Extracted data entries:

***

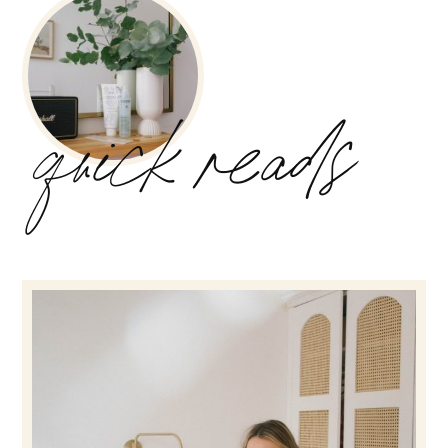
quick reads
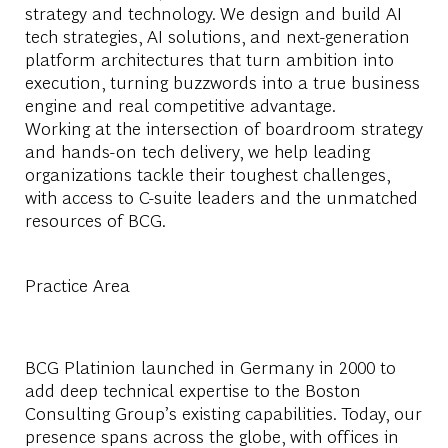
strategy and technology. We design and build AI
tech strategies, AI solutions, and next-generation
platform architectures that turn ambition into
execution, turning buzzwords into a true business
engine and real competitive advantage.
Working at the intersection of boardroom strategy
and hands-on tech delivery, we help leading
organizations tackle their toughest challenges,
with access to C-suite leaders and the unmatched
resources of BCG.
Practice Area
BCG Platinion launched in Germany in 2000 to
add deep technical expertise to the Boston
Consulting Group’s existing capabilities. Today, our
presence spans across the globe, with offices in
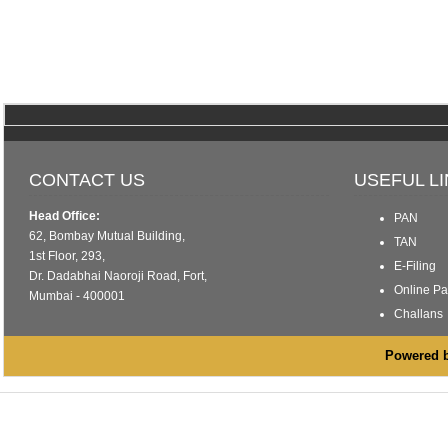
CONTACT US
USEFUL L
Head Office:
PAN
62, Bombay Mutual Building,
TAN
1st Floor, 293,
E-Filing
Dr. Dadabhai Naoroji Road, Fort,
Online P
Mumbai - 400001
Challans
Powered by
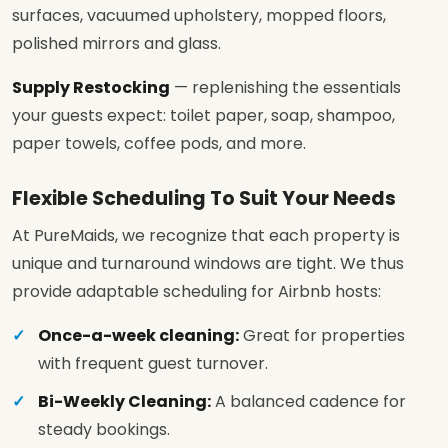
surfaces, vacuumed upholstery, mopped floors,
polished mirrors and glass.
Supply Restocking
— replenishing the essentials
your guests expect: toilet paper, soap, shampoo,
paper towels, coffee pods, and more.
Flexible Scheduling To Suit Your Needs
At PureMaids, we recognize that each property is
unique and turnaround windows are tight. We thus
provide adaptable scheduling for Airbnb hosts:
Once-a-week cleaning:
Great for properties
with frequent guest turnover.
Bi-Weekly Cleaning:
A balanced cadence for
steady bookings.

***

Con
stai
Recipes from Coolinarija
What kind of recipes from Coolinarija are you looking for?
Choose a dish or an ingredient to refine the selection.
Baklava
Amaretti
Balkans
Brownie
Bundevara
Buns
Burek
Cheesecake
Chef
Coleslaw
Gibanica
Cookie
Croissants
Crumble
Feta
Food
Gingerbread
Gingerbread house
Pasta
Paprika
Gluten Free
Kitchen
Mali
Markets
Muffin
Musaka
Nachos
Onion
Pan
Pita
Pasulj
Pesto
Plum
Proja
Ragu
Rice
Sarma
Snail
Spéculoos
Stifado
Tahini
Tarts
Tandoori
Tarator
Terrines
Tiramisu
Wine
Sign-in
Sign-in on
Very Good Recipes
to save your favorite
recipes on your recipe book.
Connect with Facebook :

***

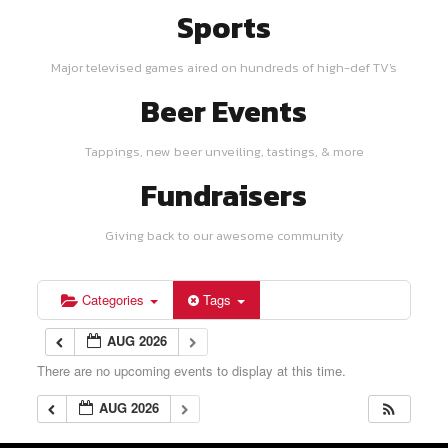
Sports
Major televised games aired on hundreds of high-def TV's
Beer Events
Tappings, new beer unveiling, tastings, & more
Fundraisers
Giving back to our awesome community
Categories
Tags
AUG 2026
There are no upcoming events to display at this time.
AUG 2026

***

Beginning at the line with "recipes on your recipe book." and ending at the line with "Connect with Facebook", reproduce each line of the data above exactly, and add no other lines.

## [Answer box]
recipes on your recipe book.
Connect with Facebook :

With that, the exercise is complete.